Posted: Thursday, December 2, 2010 (11:59 pm), by John W Gillis
Oklahoma Senator Dr. Tom Coburn (R), addressing his fellow members of the President’s Deficit Commission, as they wrapped up deliberations Wednesday:
As a physician, I’m trained to find the real problem… What’s the real problem – not the symptoms, but what do the symptoms and signs lead me to is what is the real disease. And he real disease is we’ve abandoned the concepts of our founders. We’ve created reliance instead of depending on self-reliance; we’ve created government programs that are unaffordable; we’ve abandoned limited government; we’ve abandoned the enumerated powers. And now we’re in trouble. And nobody’s looking at what the real problem is. And the real problem is us.
Coburn seems like one of the real decent people in Washington. I think what he says here, in understated terms, about the fragility of the Republic is really important to grasp. Every government, under every conceivable form of government, is a transitory form of order: imperfect both in its form and in its practice. But a society can hold together under an imperfectly established and implemented government, as long as the level of corruption and systemic disorder does not rise above a critical mass.
When the members of a republic begin turning on each other by voting themselves "rights" to their neighbors’ property, it seems to me that the point of critical mass has already begun to be reached in that level of systemic disorder, and that any such society will necessarily begin, as Coburn puts it, to “rot from within.”

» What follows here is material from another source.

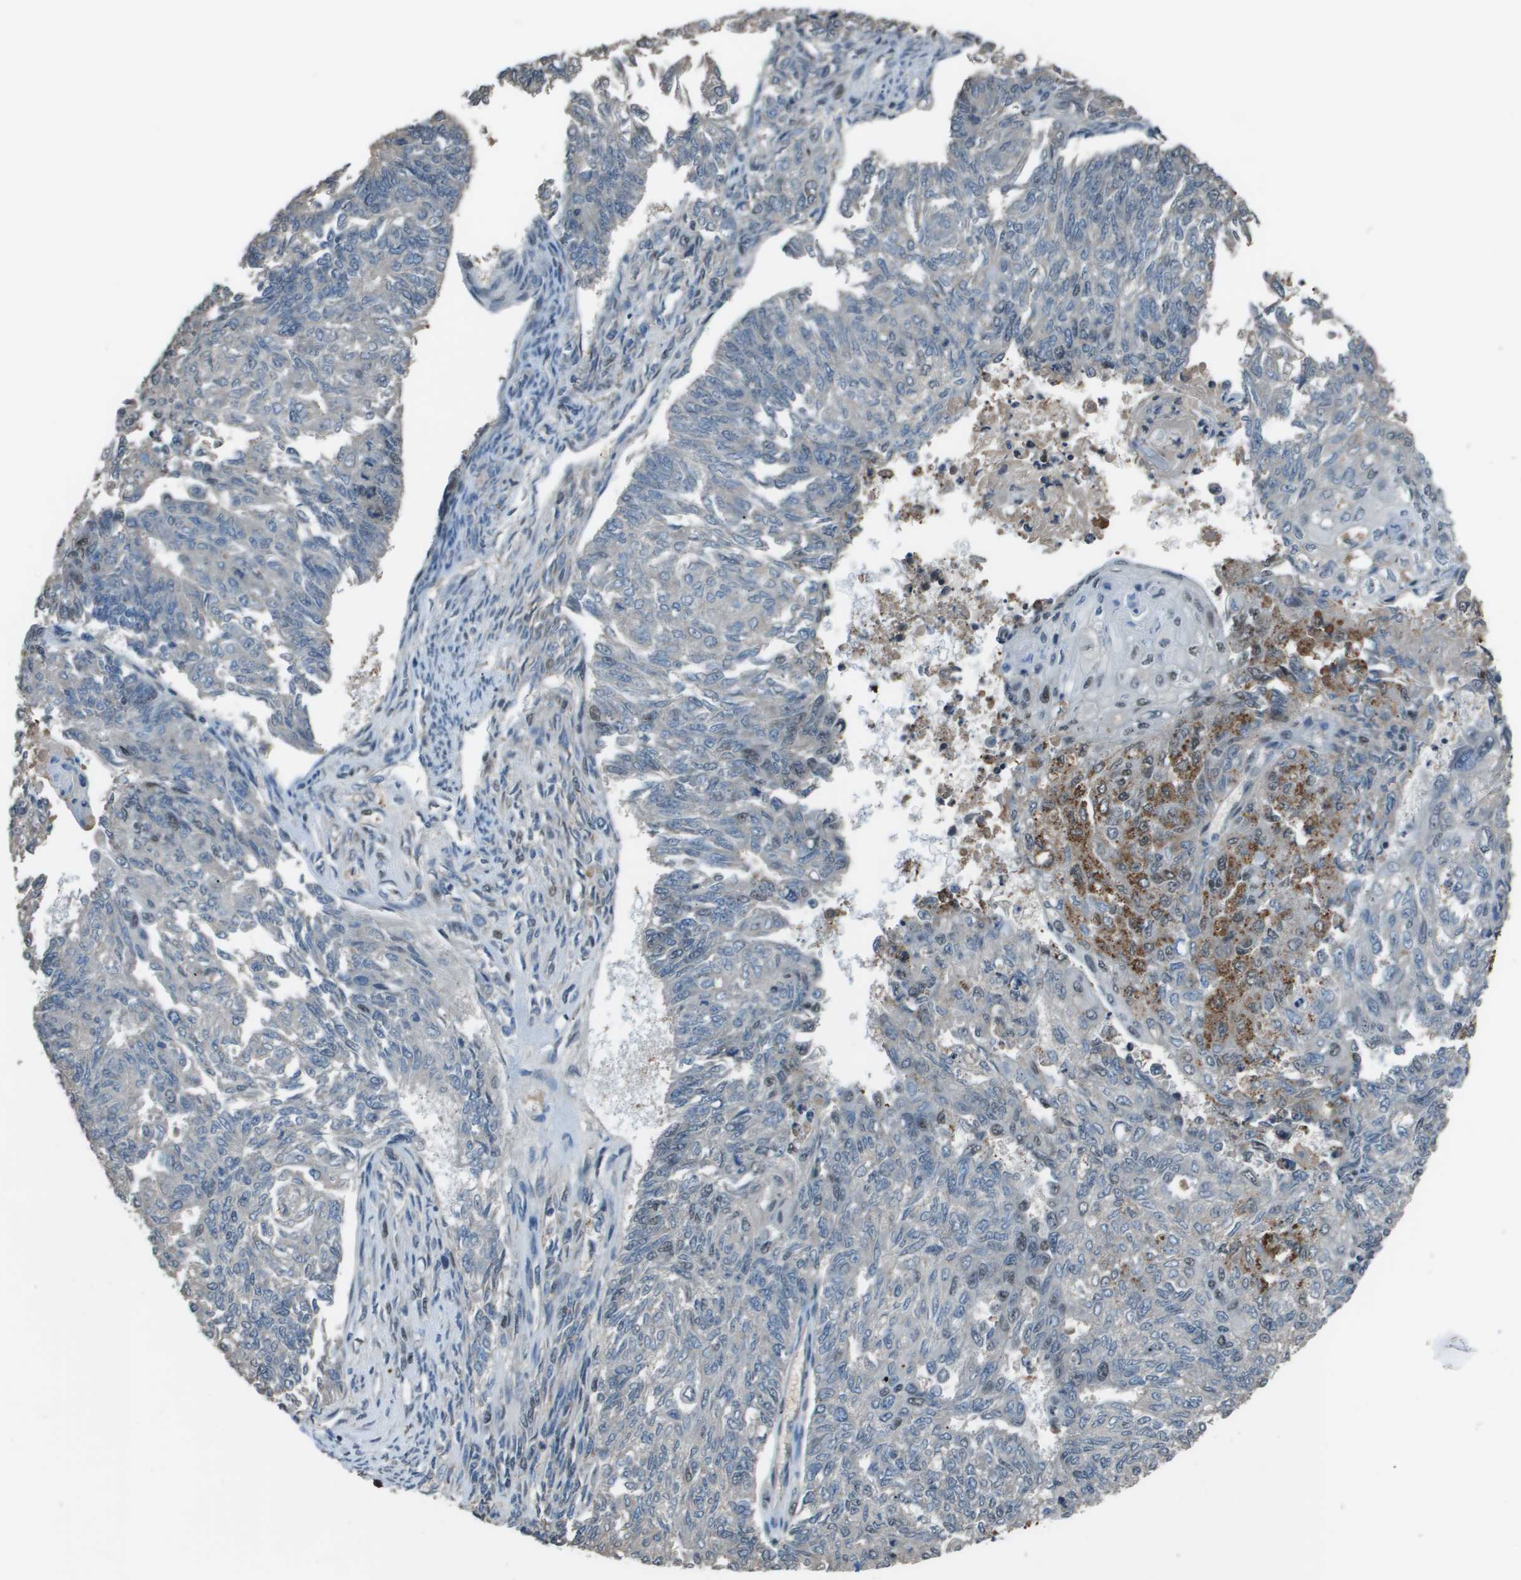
{"staining": {"intensity": "moderate", "quantity": "<25%", "location": "cytoplasmic/membranous"}, "tissue": "endometrial cancer", "cell_type": "Tumor cells", "image_type": "cancer", "snomed": [{"axis": "morphology", "description": "Adenocarcinoma, NOS"}, {"axis": "topography", "description": "Endometrium"}], "caption": "Protein staining displays moderate cytoplasmic/membranous staining in about <25% of tumor cells in adenocarcinoma (endometrial).", "gene": "THRAP3", "patient": {"sex": "female", "age": 32}}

I don’t subscribe to the idea that our society’s most serious disorders are fiscal in either origin or solution, but I don’t doubt for a minute that the current model of fiscal order is an immoral one, which discourages and even squelches the practice of virtues, from industriousness to honor to charity, supplanting them at every turn with vices ranging from sloth to envy to greed. We need to establish a public order that encourages and rewards virtue, lest we leave our children a society poised on the brink of a new era of class warfare. That process has to begin by grappling with Leviathan, and resisting its creeping absolutism and pretensions of supremacy over communities large and small.